そして、様々な問題を抱えつつも発展の生き生きした活気を発散する日本の街々と、まだまだ豊潤だった自然の煌めく美しさも見所でありますし、ちょっと生真面目に語られる、当時の平和観や人間観と戦後の総括も、“熱かった時代”を懐かしくみせてくれます。
また、到達する人生感が「自由を我らに」や「素晴らしき放浪者」的な展開&結論と一線を画しているところも日本的でユニークで、“大体予想出来る落としどころ”を期待していると驚かされると思います。

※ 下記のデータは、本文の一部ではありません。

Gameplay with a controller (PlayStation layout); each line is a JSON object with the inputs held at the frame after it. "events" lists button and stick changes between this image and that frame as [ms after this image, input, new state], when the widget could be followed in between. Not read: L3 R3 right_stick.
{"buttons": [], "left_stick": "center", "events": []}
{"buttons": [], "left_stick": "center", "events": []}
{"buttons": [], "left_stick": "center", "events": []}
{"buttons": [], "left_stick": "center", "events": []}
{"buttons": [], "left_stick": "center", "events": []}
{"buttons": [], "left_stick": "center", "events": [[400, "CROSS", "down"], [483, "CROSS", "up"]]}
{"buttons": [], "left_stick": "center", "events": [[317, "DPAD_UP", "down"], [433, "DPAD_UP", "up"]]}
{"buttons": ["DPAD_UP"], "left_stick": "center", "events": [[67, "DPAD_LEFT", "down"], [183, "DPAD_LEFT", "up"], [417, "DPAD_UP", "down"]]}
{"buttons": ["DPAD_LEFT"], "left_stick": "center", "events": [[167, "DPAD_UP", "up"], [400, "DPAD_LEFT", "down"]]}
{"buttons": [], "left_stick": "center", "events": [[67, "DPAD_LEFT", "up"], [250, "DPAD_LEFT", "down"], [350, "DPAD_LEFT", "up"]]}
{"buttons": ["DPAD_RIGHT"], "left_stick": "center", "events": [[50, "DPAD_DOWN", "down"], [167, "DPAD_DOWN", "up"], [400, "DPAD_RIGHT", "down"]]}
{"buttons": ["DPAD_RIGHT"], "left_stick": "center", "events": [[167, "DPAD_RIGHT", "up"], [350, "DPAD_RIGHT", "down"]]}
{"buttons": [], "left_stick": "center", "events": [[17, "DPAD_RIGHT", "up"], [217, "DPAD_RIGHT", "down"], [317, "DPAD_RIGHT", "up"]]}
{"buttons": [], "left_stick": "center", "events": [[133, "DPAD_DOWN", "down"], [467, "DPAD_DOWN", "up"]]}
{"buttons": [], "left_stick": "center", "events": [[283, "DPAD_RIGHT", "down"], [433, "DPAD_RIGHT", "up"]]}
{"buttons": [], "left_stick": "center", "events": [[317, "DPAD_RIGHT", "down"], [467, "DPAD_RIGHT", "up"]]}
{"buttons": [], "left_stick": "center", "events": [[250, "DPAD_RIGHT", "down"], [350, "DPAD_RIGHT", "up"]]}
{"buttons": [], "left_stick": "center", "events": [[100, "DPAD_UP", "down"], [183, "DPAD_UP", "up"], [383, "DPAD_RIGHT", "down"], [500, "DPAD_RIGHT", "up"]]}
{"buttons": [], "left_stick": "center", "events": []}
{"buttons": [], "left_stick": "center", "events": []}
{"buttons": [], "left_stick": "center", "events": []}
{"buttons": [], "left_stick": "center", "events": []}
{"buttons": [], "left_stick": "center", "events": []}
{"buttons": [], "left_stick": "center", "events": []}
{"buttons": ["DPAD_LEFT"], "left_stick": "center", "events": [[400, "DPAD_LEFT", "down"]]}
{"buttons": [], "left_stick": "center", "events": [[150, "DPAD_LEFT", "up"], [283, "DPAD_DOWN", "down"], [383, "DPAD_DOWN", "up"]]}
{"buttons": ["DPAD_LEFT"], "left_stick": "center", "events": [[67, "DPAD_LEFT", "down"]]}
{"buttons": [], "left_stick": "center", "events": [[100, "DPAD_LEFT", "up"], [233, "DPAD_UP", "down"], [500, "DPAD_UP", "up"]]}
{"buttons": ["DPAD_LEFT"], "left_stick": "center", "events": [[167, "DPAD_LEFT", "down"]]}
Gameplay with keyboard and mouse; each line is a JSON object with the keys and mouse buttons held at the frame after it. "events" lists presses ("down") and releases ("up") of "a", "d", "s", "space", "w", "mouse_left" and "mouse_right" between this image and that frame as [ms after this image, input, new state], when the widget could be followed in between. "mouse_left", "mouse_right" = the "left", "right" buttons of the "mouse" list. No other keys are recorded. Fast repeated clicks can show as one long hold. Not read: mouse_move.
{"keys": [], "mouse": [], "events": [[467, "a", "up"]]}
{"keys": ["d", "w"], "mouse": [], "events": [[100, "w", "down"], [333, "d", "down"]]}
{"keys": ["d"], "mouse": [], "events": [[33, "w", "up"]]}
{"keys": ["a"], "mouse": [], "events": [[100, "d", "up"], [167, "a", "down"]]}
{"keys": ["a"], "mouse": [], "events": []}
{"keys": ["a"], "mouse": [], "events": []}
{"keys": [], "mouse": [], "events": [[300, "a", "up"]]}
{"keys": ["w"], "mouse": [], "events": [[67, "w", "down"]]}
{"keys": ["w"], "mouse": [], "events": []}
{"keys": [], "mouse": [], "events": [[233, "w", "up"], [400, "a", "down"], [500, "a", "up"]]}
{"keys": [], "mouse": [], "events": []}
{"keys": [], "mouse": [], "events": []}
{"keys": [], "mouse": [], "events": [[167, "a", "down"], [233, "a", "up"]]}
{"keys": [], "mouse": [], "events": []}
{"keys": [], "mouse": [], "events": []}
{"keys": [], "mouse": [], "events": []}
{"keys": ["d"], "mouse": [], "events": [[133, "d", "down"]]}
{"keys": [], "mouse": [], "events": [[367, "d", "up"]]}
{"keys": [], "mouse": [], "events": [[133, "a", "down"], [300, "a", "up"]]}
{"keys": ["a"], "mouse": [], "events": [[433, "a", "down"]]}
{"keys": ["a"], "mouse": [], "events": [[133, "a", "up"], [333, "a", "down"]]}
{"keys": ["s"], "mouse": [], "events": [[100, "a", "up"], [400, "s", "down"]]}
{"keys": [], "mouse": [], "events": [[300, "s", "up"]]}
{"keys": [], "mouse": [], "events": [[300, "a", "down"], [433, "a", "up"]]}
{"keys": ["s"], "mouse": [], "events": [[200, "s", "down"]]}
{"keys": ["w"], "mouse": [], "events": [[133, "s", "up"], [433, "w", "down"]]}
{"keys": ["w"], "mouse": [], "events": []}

茶目っ気とアイデイア抜群のほほえましいタイトルバックから、終始にこやかに観ていられる人情&風刺喜劇で、昭和の輝きが今となっては眩しい映画でもあります。

ねたばれ?
1、 ある事情から、DVD化はちょっと難しいかもしれないので劇場で観るチャンスを逃さない方が良いと思います。
2、本作のセリフに出てくる“キングアラジン”は、怪奇大作戦第一話“壁抜け男”のことではなくて、1961年の少年画報連載の活劇のキャラクターです(うっ、またオタクっぽいことを…)。